Der unterirdische Ausbau der ehemaligen Eisenerzmine ist nach Angaben der BGE inzwischen abgeschlossen. Es stehen aber noch umfangreiche Arbeiten etwa an den Schachtanlagen und im überirdischen Bereich der künftigen Anlage an.

Für das Projekt fielen demnach bislang bereits Kosten von 930 Millionen Euro in der Erkundungs- und Planungsphase sowie bis Ende 2022 weitere rund 2,83 Milliarden Euro in der Errichtungsphase an. Nach den neuen Berechnungen werden dazu bis zum Ende der Arbeiten noch einmal 2,64 Milliarden Euro dazukommen.

Laut ursprünglichen Planungen sollte Schacht Konrad bereits im Jahr 2022 fertiggestellt werden. Nach der Übernahme der Verantwortung gab das BGE aber 2018 bekannt, dass dieser Zeitplan nicht zu halten sei, und verlegte den voraussichtlichen Zeitpunkt der Fertigstellung um viereinhalb Jahre auf 2027.

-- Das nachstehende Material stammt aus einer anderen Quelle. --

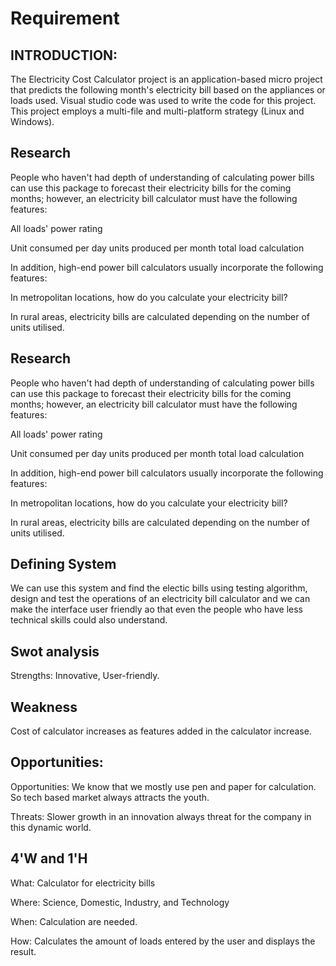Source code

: 
# Requirement




## INTRODUCTION:
The Electricity Cost Calculator project is an application-based micro project that predicts the following month's electricity bill based on the appliances or loads used. Visual studio code was used to write the code for this project. This project employs a multi-file and multi-platform strategy (Linux and Windows).
## Research
People who haven't had depth of understanding of calculating power bills can use this package to forecast their electricity bills for the coming months; however, an electricity bill calculator must have the following features:

All loads' power rating

Unit consumed per day units produced per month total load calculation

In addition, high-end power bill calculators usually incorporate the following features:

In metropolitan locations, how do you calculate your electricity bill?

In rural areas, electricity bills are calculated depending on the number of units utilised.
## Research
People who haven't had depth of understanding of calculating power bills can use this package to forecast their electricity bills for the coming months; however, an electricity bill calculator must have the following features:

All loads' power rating

Unit consumed per day units produced per month total load calculation

In addition, high-end power bill calculators usually incorporate the following features:

In metropolitan locations, how do you calculate your electricity bill?

In rural areas, electricity bills are calculated depending on the number of units utilised.
## Defining System
We can use this system and find the electic bills using testing algorithm, design and test the operations of an electricity bill calculator and we can make the interface user friendly ao that even the people who have less technical skills could also understand.
## Swot analysis
Strengths: Innovative, User-friendly.
## Weakness
Cost of calculator increases as features added in the calculator increase.
## Opportunities: 
Opportunities: We know that we mostly use pen and paper for calculation. So tech based market always attracts the youth.

Threats: Slower growth in an innovation always threat for the company in this dynamic world.


## 4'W and 1'H
What: Calculator for electricity bills

Where: Science, Domestic, Industry, and Technology

When: Calculation are needed.

How: Calculates the amount of loads entered by the user and displays the result.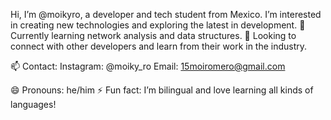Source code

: Hi, I’m @moikyro, a developer and tech student from Mexico.
I’m interested in creating new technologies and exploring the latest in development.
🌱 Currently learning network analysis and data structures.
👀 Looking to connect with other developers and learn from their work in the industry.

📫 Contact:
Instagram: @moiky_ro
Email: 15moiromero@gmail.com

😄 Pronouns: he/him
⚡ Fun fact: I’m bilingual and love learning all kinds of languages!
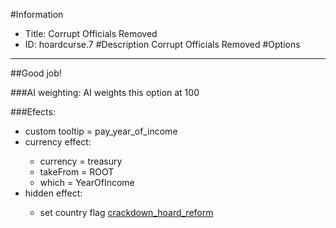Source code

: #Information
 - Title: Corrupt Officials Removed
 - ID: hoardcurse.7
#Description
Corrupt Officials Removed
#Options

___
##Good job!

###AI weighting:
AI weights this option at 100


###Efects:<ul><li>custom tooltip = pay_year_of_income</li><li>currency effect:</li><ul><li>currency = treasury</li><li>takeFrom = ROOT</li><li>which = YearOfIncome</li></ul><li>hidden effect:</li><ul><li>set country flag [crackdown_hoard_reform](../flags/crackdown_hoard_reform.md)</li></ul></ul>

Schacht Konrad soll rund 300.000 Kubikmeter schwach- und mittelradioaktiven Abfall aufnehmen, für weitaus stärker strahlenden hochradioaktiven Müll ist die unterirdische Anlage aber weder ausgelegt noch zugelassen. Die Planungen für ein Endlager für hochradioaktiven Müll befinden sich noch in einer sehr frühen Phase. Derzeit wird in einem Auswahlverfahren nach einem geeigneten Standort gesucht. Jahrzehntelang galt das niedersächsischen Gorleben als Kandidat, 2013 wurde die Endlagersuche allerdings komplett neu gestartet.